As with most teams in the league, the bullpen has the biggest question mark on the team. The Nationals do have some prospects they can deal in order to shore things up, because it will be vital for them to have a more reliable bullpen in the postseason.
Their bullpen currently ranks as the worst in all of baseball, and that simply will not suffice if the Nationals want to compete in the playoffs.
Although they have the worst ranked bullpen, they have the top ranked offense in the National League. Bryce Harper, Ryan Zimmerman and Daniel Murphy have been a deadly combo this year that will throw any pitcher fits. Each one of them could be in the conversation for MVP, but the Dodgers have some serious contenders themselves.
Either way, the offense has been a big reason for their success along with their ace, Max Scherzer. It has been discussed that Scherzer may actually be the best starting pitcher in the league today.
Arizona Diamondacks, National League Wild Card #1
J.D Martinez makes the Diamondbacks lineup much stronger (arizonasports)

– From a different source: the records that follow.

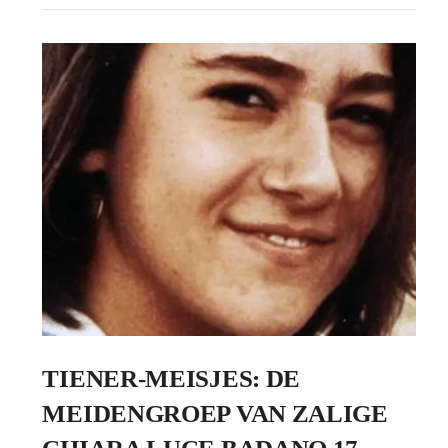
TIENER-MEISJES: DE
MEIDENGROEP VAN ZALIGE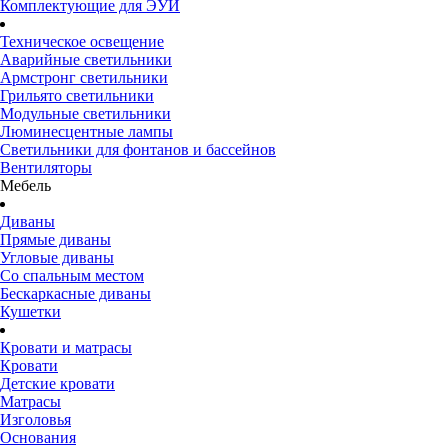
Комплектующие для ЭУИ
Техническое освещение
Аварийные светильники
Армстронг светильники
Грильято светильники
Модульные светильники
Люминесцентные лампы
Светильники для фонтанов и бассейнов
Вентиляторы
Мебель
Диваны
Прямые диваны
Угловые диваны
Со спальным местом
Бескаркасные диваны
Кушетки
Кровати и матрасы
Кровати
Детские кровати
Матрасы
Изголовья
Основания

The Diamondbacks showed the league that they are serious this year with their acquisition of J.D. Martinez. Martinez makes the Diamondbacks’ lineup strong enough to perhaps be able to compete with the best offenses in the league. The Goldscmidt-Martinez combo along with the other Arizona hitters who are having great years would be tough to stop in a playoff series.
Robbie Ray is having a career year and Zack Greinke has returned to his Cy Young form. It seemed that Greinke may have lost his edge when he went to Arizona. However, he is proving that 2016 was a fluke and he is still an elite pitcher.

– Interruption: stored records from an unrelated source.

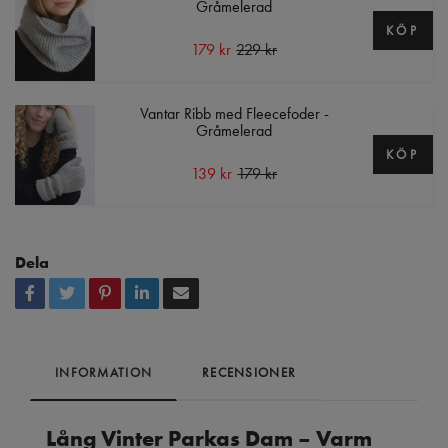
Gråmelerad
KÖP
179 kr
229 kr
Vantar Ribb med Fleecefoder -
Gråmelerad
KÖP
139 kr
179 kr
Dela
INFORMATION
RECENSIONER
Lång Vinter Parkas Dam – Varm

The pitching staff has overall been a real plus this year as only the Dodgers have been more successful. With the injury to Kershaw, the Diamondbacks may have a better opportunity to catch up to them.
The Diamondbacks have only won three of their past 10 games. This most likely will not last though. Every team has ups and downs during a season, and Arizona is just in the middle of it right now. Although they probably won’t be able to catch the Dodgers, they have a good enough team to take a wild card spot. In any other division in the NL they would have a much better shot at a title, they just happen to be in the best one in the majors right now.
Colorado Rockies, National League Wild Card #2
Blackmon is having a career year in Colorado (The Denver Post)
The third team that has a good shot of making the playoffs from the National League West is the Rockies are having a breakout year. Colorado has some good young pitching but much of their success comes from their offense. Nolan Arrenado is proving to be an elite third baseman and Charlie Blackmon is having a career year.
Colorado is tied with Washington for the second best offense in the majors. What is interesting about this stat is that one would think that this is because they are hitting a lot of home runs since they are in Colorado. However, the Rockies actually rank 16th in home runs in the majors. They are getting guys in all sorts of different ways.
The Rockies will have a tough time holding their lead in the wild card over the Diamondbacks. Since Arizona has such a stronger pitching staff, it is most likely that they will overrun them.
They are looking for players to bolster their rotation, the only problem is that they are in Colorado. Yu Darvish has already stated that he does not want to be traded to the Rockies. The reason why the Rockies have a such hard time getting good pitching is because of their ballpark. However, Colorado needs a stronger rotation in order to compete in the postseason and stay ahead in the National League.